:: Enunciado A ::
Cambia en el texto sobre el taller de poesía todo lo que va desde "Nos conocimos trabajando" hasta "ponen con liguero.", sustituyendo "biblioteca" por "librería".
:: Enunciado B ::
Según el texto sobre el taller de poesía, ¿en qué estación y en qué año comenzó el enamoramiento que se cuenta?
:: Enunciado C ::
Prosigue el texto sobre el taller de poesía a partir de donde termina.

:: Texto citado ::

┌────────

Nos conocimos trabajando los dos en una biblioteca, y yo me enamoré de ella en otoño de 1969, durante un taller de poesía, yendo yo a cuarto y ella a tercero. En parte me enamoré porque comprendía la intención de sus escritos. Y ella la de los míos. También me enamoré porque llevaba un vestido sexy y medias de seda de las que se ponen con liguero.

No quiero hablar de mi generación con un tono demasiado despectivo (o sí: tuvimos la oportunidad de cambiar el mundo y preferimos la teletienda), pero todos los aspirantes a escritores que conocí en la universidad estaban convencidos de que sólo se escribía bien de manera espontánea, en un estado de arrebato que era un pecado desaprovechar. El constructor de la «escalera a las estrellas» soñada no podía limitarse a andar por el suelo con un martillo. Quizá el arte poética de 1969 nunca se haya expresado mejor que en una letra de Dono van: «Primero hay una montaña / Luego no hay ninguna montaña / Luego sí». Los aspirantes a poetas vivían en un mundo brumoso con resabios de Tolkien, cazando poemas en el éter. Era una opinión bastante unánime: el arte de verdad procedía de… ¡del más allá! Los escritores eran taquígrafos bienaventurados que obedecían al dictado divino.

└────────

:: Información proporcionada ::
┌────────

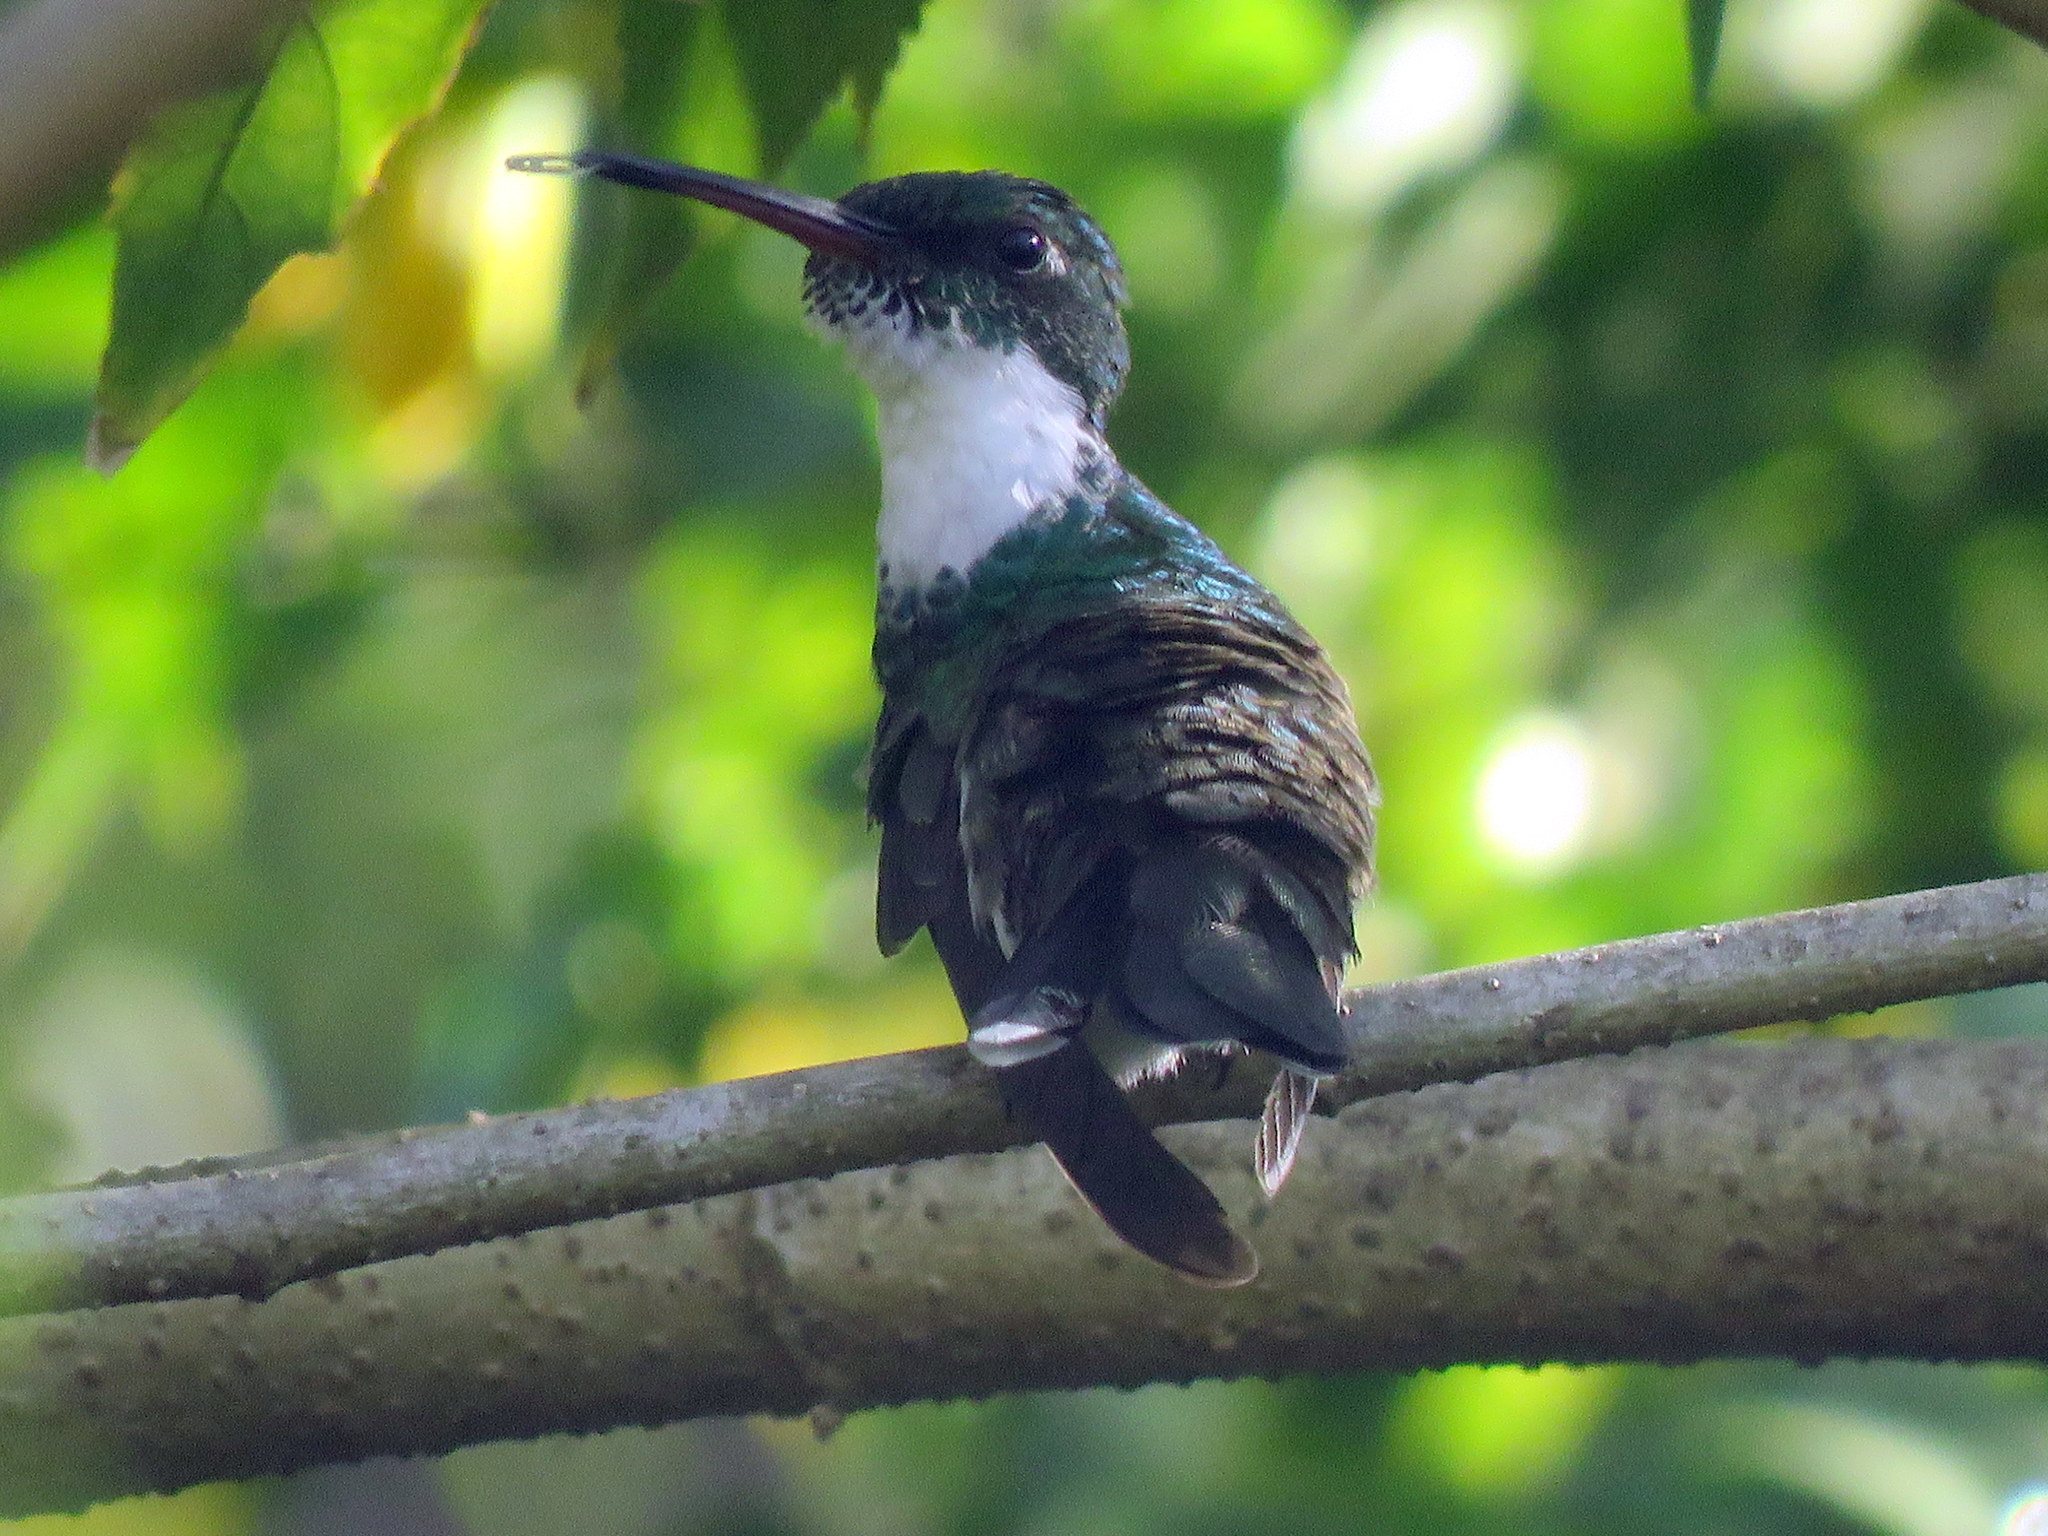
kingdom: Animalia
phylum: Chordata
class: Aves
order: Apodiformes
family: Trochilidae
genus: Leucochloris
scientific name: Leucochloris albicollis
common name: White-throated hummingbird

└────────

:: Respuesta esperada A ::
Nos conocimos trabajando los dos en una librería, y yo me enamoré de ella en otoño de 1969, durante un taller de poesía, yendo yo a cuarto y ella a tercero. En parte me enamoré porque comprendía la intención de sus escritos. Y ella la de los míos. También me enamoré porque llevaba un vestido sexy y medias de seda de las que se ponen con liguero.

:: Respuesta esperada B ::
En otoño de 1969.

:: Respuesta esperada C ::
Como no quiero avergonzar a ninguno de mis compañeros de clase de entonces, pondré un ejemplo ficticio de lo que explico, creado con fragmentos de varios poemas reales:

cierro los ojos veo a oscuras a

Rimbaud

a oscuras

trago la tela

de la soledad

aquí estoy grajo

aquí estoy cuervo

Si se le ocurría a alguien preguntar al poeta por el «significado» del poema, se exponía a una mirada de desprecio y al silencio incómodo del resto del grupo. Es evidente que no les habría quitado el sueño la posibilidad de que el poeta fuera incapaz de explicar algo sobre el mecanismo de la creación. Si se insistía en ello, el autor o autora podían contestar con toda tranquilidad que no existía ningún mecanismo, sólo la emoción seminal: primero hay una montaña, luego no hay ninguna montaña, luego sí. Y si el poema resultante peca de vago, si se basa en la premisa de que las palabras genéricas como «soledad» tienen el mismo sentido para todos… pues nada, tío, pasando de rollos anticuados y a disfrutar. Era una actitud que a mí me convencía bastante poco (pese a no atreverme a decirlo en voz alta o explícitamente), y me alegro comprobar que a la chica guapa del vestido negro y las medias de seda tampoco. No es que se plantara y lo dijera, pero tampoco hacia falta. Se notaba en lo que escribía.

Los integrantes del taller celebraban dos o tres reuniones semanales en el salón del profesor, Jim Bishop. Éramos alrededor de una docena de alumnos y tres profesores, trabajando en un ambiente de igualdad maravilloso. Antes de cada sesión se pasaban los poemas a máquina y se mimeografiaban en el departamento de literatura. Gracias a ello podíamos seguir por escrito la lectura de cada poema por su autor. Reproduzco uno de los que escribió Tabby ese otoño:

CÁNTICO GRADUAL PARA AGUSTÍN

Despierta en invierno al oso más delgado

la risa dormida de las langostas,

la algarabía de las abejas soñando,

el perfume meloso de la arena del desierto

que lleva al viento en su matriz

hacia los montes lejanos, las casas de Cedro.

El oso ha oído una promesa en firme.

Hay palabras comestibles; alimentan

más que la nieve amontonada en bandejas de plata

o el hielo desbordando fuentes de oro. No siempre son
[mejores

las esquirlas de hielo en la boca de un amante, ni un desierto soñando eternamente espejismos.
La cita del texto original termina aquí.